EAU guidelines on prostate cancer. Part I: screening, diagnosis, and treatment of clinically localised disease - Guía de la EAU sobre el cáncer de próstata. Parte I: cribado, diagnóstico y tratamiento del cáncer clínicamente localizado
2011
Objective: Our aim was to present a summary of the 2010 version of the European Association
of Urology (EAU) guidelines on the screening, diagnosis, and treatment of clinically localised
cancer of the prostate (PCa).
Methods: The working panel performed a literature review of the new data emerging from 2007
to 2010. The guidelines were updated, and level of evidence and grade of recommendation were
added to the text based on a systematic review of the literature, which included a search of
online databases and bibliographic reviews.

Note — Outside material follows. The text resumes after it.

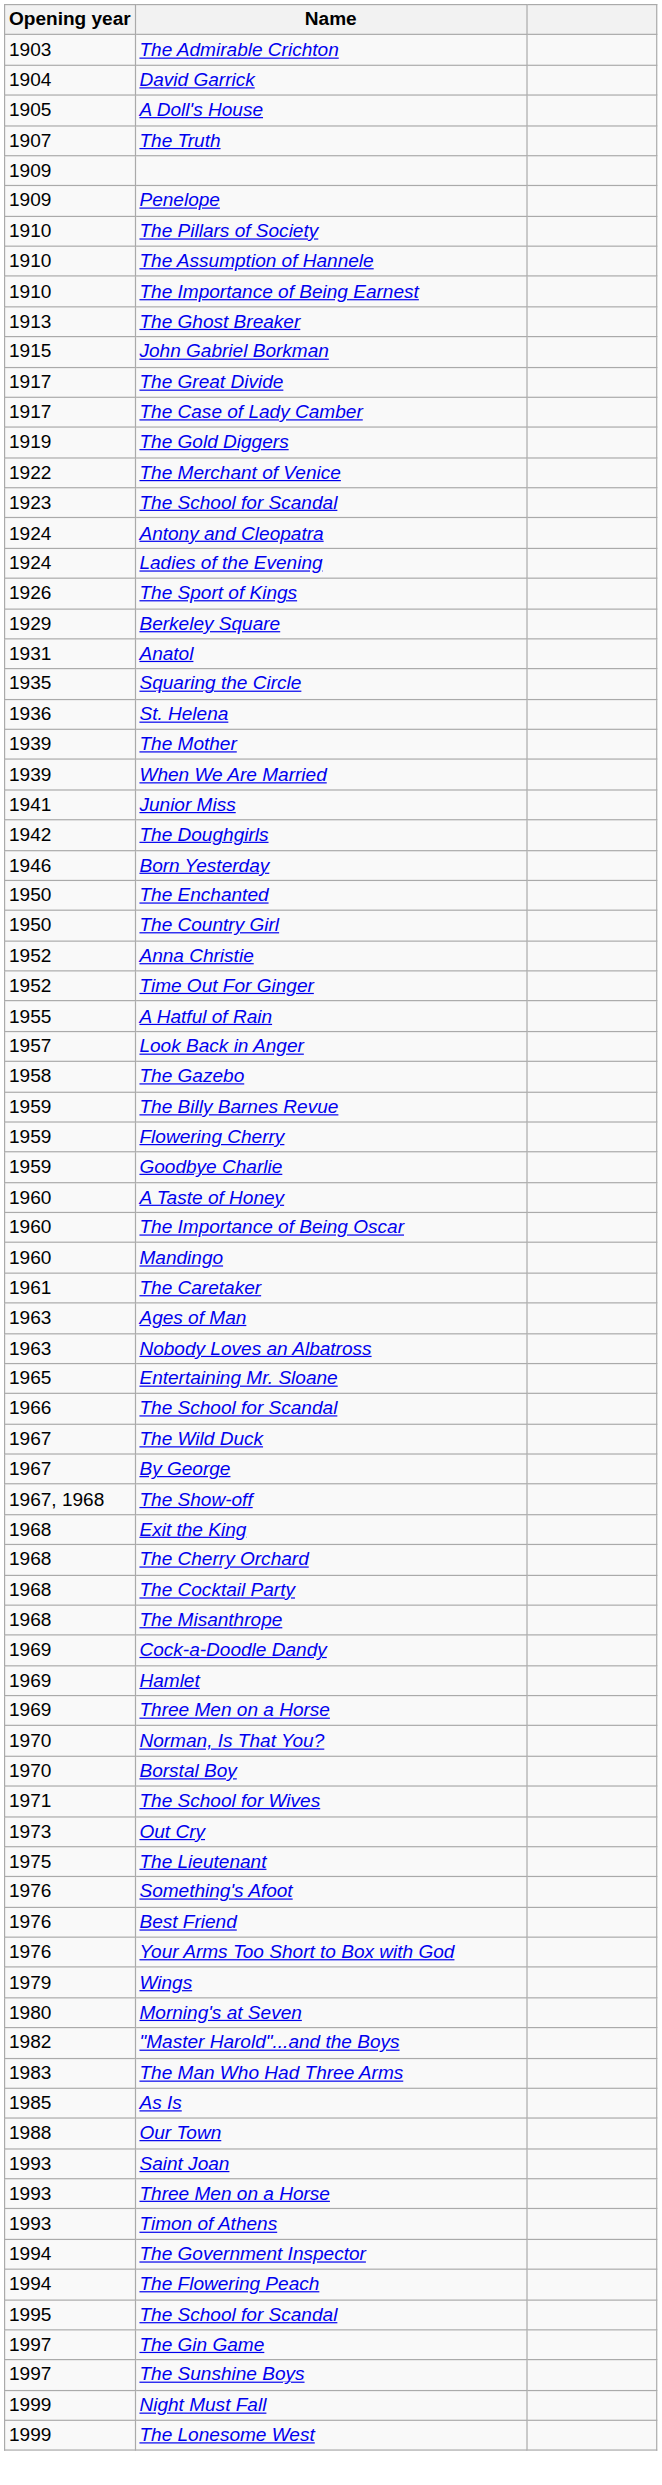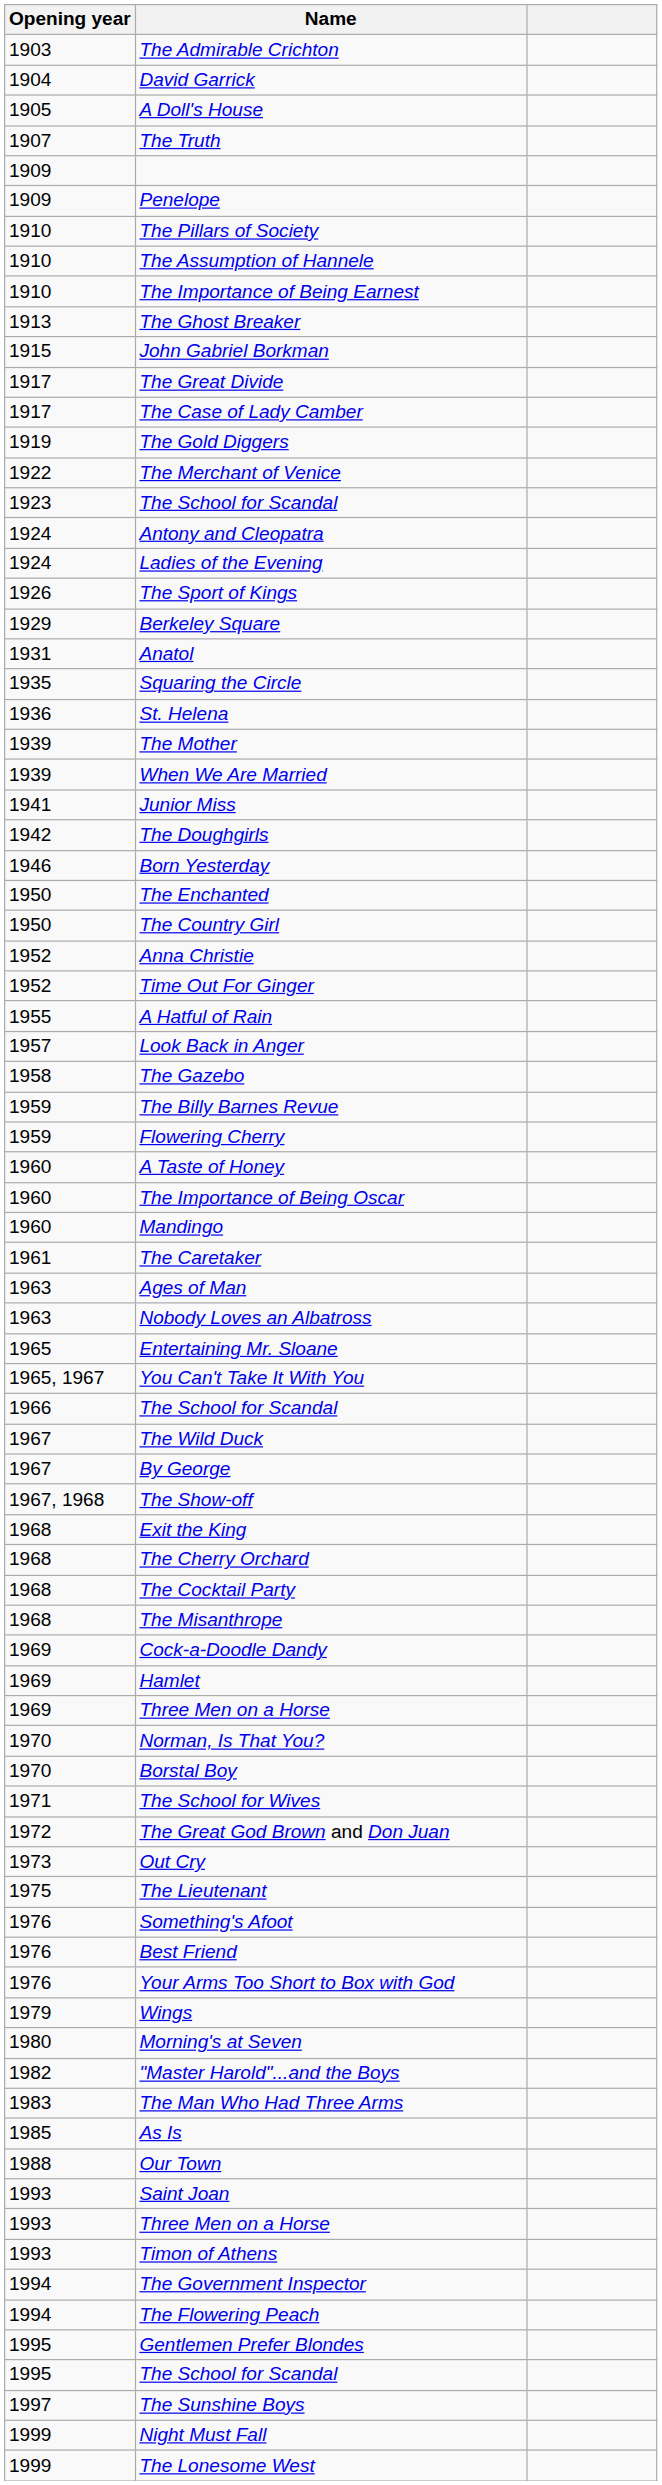- row: 1959 | Goodbye Charlie
+ row: 1965, 1967 | You Can't Take It With You
+ row: 1972 | The Great God Brown and Don Juan
+ row: 1995 | Gentlemen Prefer Blondes
- row: 1997 | The Gin Game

Results: A full version is available at the EAU office or Web site (www.uroweb.org). Current
evidence is insufficient to warrant widespread population-based screening by prostate-specific
antigen (PSA) for PCa. A systematic prostate biopsy under ultrasound guidance and local anaesthesia
is the preferred diagnostic method. Active surveillance represents a viable option in
men with low-risk PCa and a long life expectancy. PSA doubling time in < 3 yr or a biopsy
progression indicates the need for active intervention. In men with locally advanced PCa in
whom local therapy is not mandatory, watchful waiting (WW) is a treatment alternative to
androgen-deprivation therapy (ADT) with equivalent oncologic efficacy. Active treatment is
mostly recommended for patients with localised disease and a long life expectancy with radical
prostatectomy (RP) shown to be superior to WW in a prospective randomised trial. Nervesparing
RP represents the approach of choice in organ-confined disease; neoadjuvant androgen
deprivation demonstrates no improvement of outcome variables. Radiation therapy should be
performed with at least 74 Gy and 78 Gy in low-risk and intermediate/high-risk PCa, respectively.

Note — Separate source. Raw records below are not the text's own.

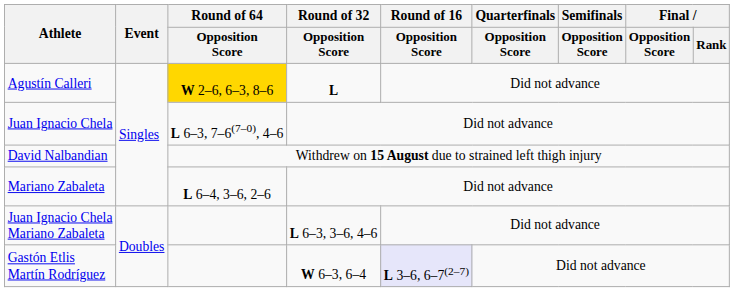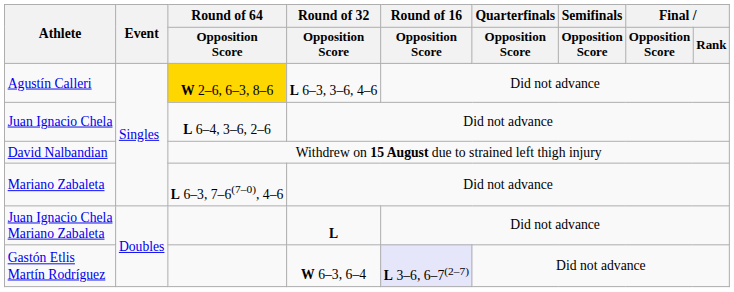Agustín Calleri | Round of 32 / Opposition Score: L -> L 6–3, 3–6, 4–6
Juan Ignacio Chela | Round of 64 / Opposition Score: L 6–3, 7–6(7–0), 4–6 -> L 6–4, 3–6, 2–6
Mariano Zabaleta | Round of 64 / Opposition Score: L 6–4, 3–6, 2–6 -> L 6–3, 7–6(7–0), 4–6
Juan Ignacio Chela Mariano Zabaleta | Round of 32 / Opposition Score: L 6–3, 3–6, 4–6 -> L
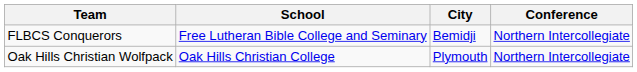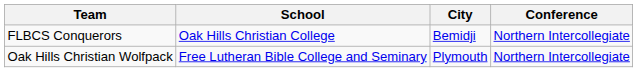FLBCS Conquerors | School: Free Lutheran Bible College and Seminary -> Oak Hills Christian College
Oak Hills Christian Wolfpack | School: Oak Hills Christian College -> Free Lutheran Bible College and Seminary
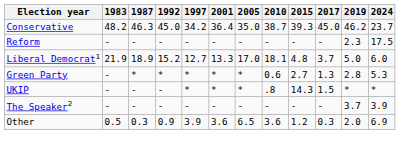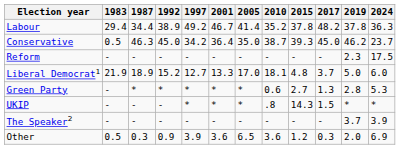+ row: Labour | 29.4 | 34.4 | 38.9 | 49.2 | 46.7 | 41.4 | 35.2 | 37.8 | 48.2 | 37.8 | 36.3
Conservative | 1983: 48.2 -> 0.5
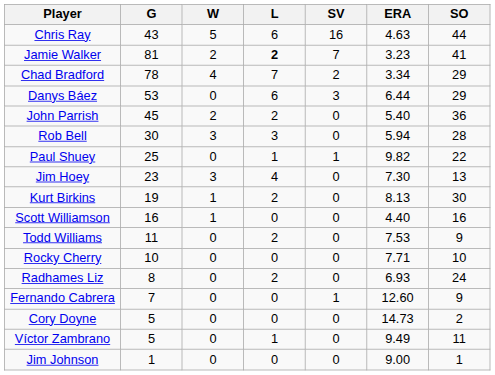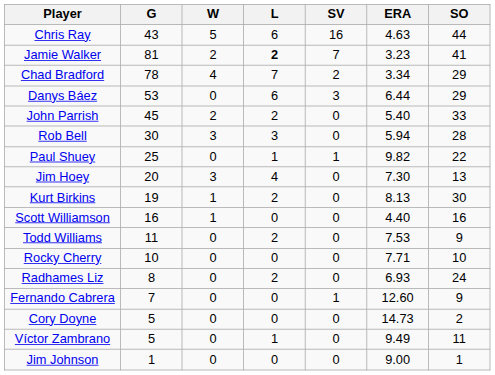John Parrish | SO: 36 -> 33
Jim Hoey | G: 23 -> 20
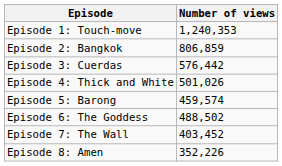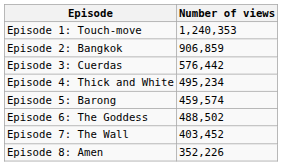Episode 2: Bangkok | Number of views: 806,859 -> 906,859
Episode 4: Thick and White | Number of views: 501,026 -> 495,234
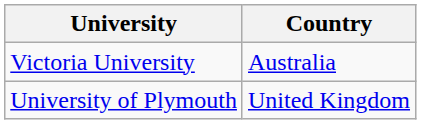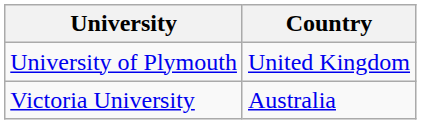rows swapped: University of Plymouth <-> Victoria University
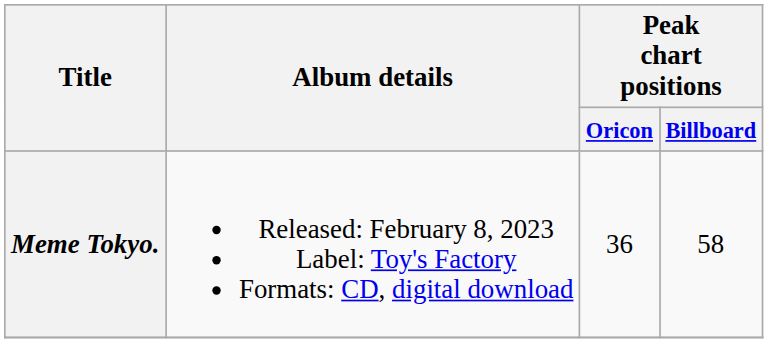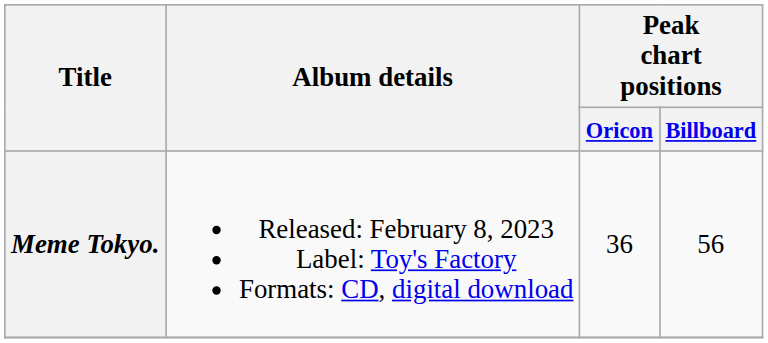Meme Tokyo. | Peak chart positions / Billboard: 58 -> 56
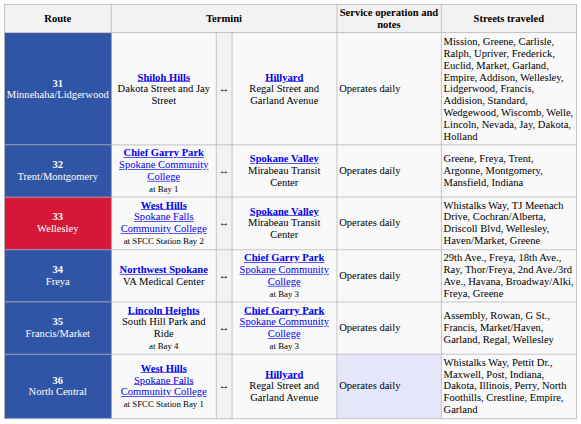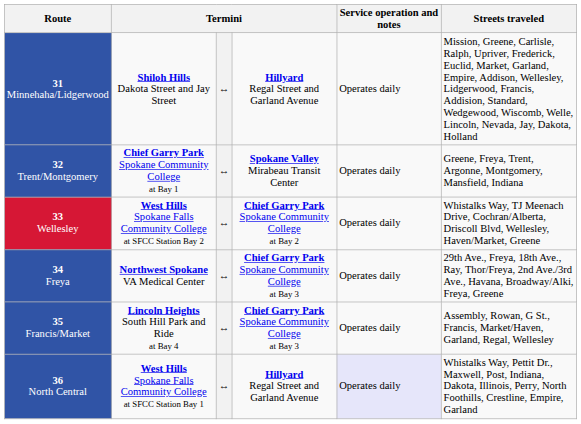33 Wellesley | column 4: Spokane Valley Mirabeau Transit Center -> Chief Garry Park Spokane Community College at Bay 2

For locally advanced disease, adjuvant ADT for 3 yr results in superior disease-specific
and overall survival rates and represents the treatment of choice. Follow-up after local therapy
is largely based on PSA, and a disease-specific history with imaging is indicated only when
symptoms occur.
Conclusions: The knowledge in the field of PCa is rapidly changing. These EAU guidelines on
PCa summarise the most recent findings and put them into clinical practice.